As chuvas de março são sempre muito fortes. Provocam enchentes, e estas, não raramente, promovem desabrigados. Muitas pessoas, nestas condições, perdem todos seus pertences. Sentem-se impotentes, incapazes de reagir. Isto, talvez seja, o pior de tudo. Sensação desesperadora. A mesma que dezenas, centenas e milhares estão tendo agora, ainda que não tenham havido cheias, mas as ondas e as correntezas feitas pelo Covid-19 são desastrosas, com perdas irreparáveis. Perdas que causam uma dor terrível, cujas feridas não são cicatrizáveis. Afinal, ninguém sossega diante das mortes que são tantas, mais tantas, que o redemoinho causado varre as esperanças restantes. Nem ao menos, ficam gotículas do esperançar. Pois inexistem vagas nas UTIs e nas enfermarias, ao passo que cresce, assustadoramente, a demanda.
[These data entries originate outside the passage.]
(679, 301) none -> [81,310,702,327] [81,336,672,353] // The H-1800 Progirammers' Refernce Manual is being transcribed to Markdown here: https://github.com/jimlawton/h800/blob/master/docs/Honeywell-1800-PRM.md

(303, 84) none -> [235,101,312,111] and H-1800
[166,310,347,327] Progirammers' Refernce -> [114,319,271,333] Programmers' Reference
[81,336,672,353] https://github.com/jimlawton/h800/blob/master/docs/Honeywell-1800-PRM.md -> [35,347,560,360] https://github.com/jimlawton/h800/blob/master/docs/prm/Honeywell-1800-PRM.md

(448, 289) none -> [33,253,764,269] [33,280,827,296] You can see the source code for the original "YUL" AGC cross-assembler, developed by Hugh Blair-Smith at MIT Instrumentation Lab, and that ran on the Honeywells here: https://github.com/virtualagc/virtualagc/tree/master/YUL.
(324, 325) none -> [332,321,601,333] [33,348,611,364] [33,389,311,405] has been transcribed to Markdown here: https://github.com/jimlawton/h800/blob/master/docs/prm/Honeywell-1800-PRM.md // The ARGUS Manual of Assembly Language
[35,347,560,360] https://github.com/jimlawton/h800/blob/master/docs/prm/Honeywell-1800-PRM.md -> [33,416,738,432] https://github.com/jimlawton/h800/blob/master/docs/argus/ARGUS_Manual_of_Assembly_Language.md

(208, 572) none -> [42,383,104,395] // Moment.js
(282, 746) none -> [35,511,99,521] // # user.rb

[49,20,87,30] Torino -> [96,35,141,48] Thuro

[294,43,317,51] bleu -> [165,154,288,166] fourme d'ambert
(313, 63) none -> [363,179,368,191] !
Uma demanda que assusta, amedronta e preocupa. Preocupação que se agrava com o compasso lento, quase como os passos de uma tartaruga, da vacinação. Falam-se os agentes públicos. Fazem eco os agentes políticos. Repicam na imprensa. Mas nada de um planejamento, de planos de ações, tampouco de um trabalho conjunto, de mãos dadas entre a União, Estados e municípios. Afinal, diz o artigo 196 da Constituição Federal: “A saúde é direito de todos e dever do Estado, garantido mediante políticas sociais e econômicas que visem à redução do risco de doença e de outros agravos e ao acesso universal e igualitário às ações e serviços para sua promoção, proteção e recuperação”.
O que se vê, lê e ouve nada tem de relevante, com governantes se pegando em brigas de ruas: de um lado o presidente com governador paulista, de outro o governador mato-grossense e o prefeito cuiabano. Cada um desses senhores tem seus próprios coros. Coros que realçam e dão forças as bobagens ditas por eles. Coros compostas de bajuladores sem cargos e de bajuladores com cargos. Coros, cujas vozes são, na verdade, ecos das falações daqueles senhores em brigas, e se espalham de forma rápida e com eficiência, até porque se valem da imprensa, de grupos de whatsapp e das redes sociais. Replicadas se tornam bem maiores, uma vez que se associam as versões surgidas, mas com um fim, um propósito bem definido, componente de uma tática, com o objetivo de angariar dividendos político-eleitorais para seus bajulados, pugilistas de ruas, os quais visam tão somente seus interesses. Interesses nas eleições de 2022. Dai seus empenhos nas brigas de agora. Briga que nenhum benefício traz ao país, unidade e ao município. Pois, em momento algum, pensam-se no coletivo, na imensa maioria da população.
Ainda que grande parte da população tenha se acomodado na arquibancada tão somente como torcedor. Torcem ou para “A”, ou para “B”, ou para “C”, ou para “D”, ou quem sabe, talvez, para “A” e “B”, ou para “B” e “C”. Tem-se, desse modo, o espetáculo. Espetáculo de péssimo gosto, de pior “script”, de roteiro desastroso. Desastre bem maior com os números cada vez maiores de mortes. Retrato, cujo negativo rebaixa a nota do Estado, desqualifica os gestores em brigas, e afasta o que ainda resta de esperança. Quadro que está longe, muito longe do papel de verdadeiros estadistas. Estadistas há muito inexistentes. Aliás, os verdadeiros estadistas tornam-se visíveis justamente na adversidade, em um cenário de caos, de terra arrasada. Se até agora, eles não pareceram, jamais aparecerão, pois já se completou, há dias, um ano de pandemia. E o que se viu até o momento, claro, não foi outra coisa senão erros e mais erros, seguidos de acusações mútuas. Pobre país, pobre torrão mato-grossense, pobre terra cuiabana, que completara seus 302 anos de existência, com vidas ceifadas de muitos de seus filhos, adotivos ou de nascimentos, por conta do vendaval do coronavirus e da incompetência de gestores. É isto.
Lourembergue Alves é professor universitário e analista político.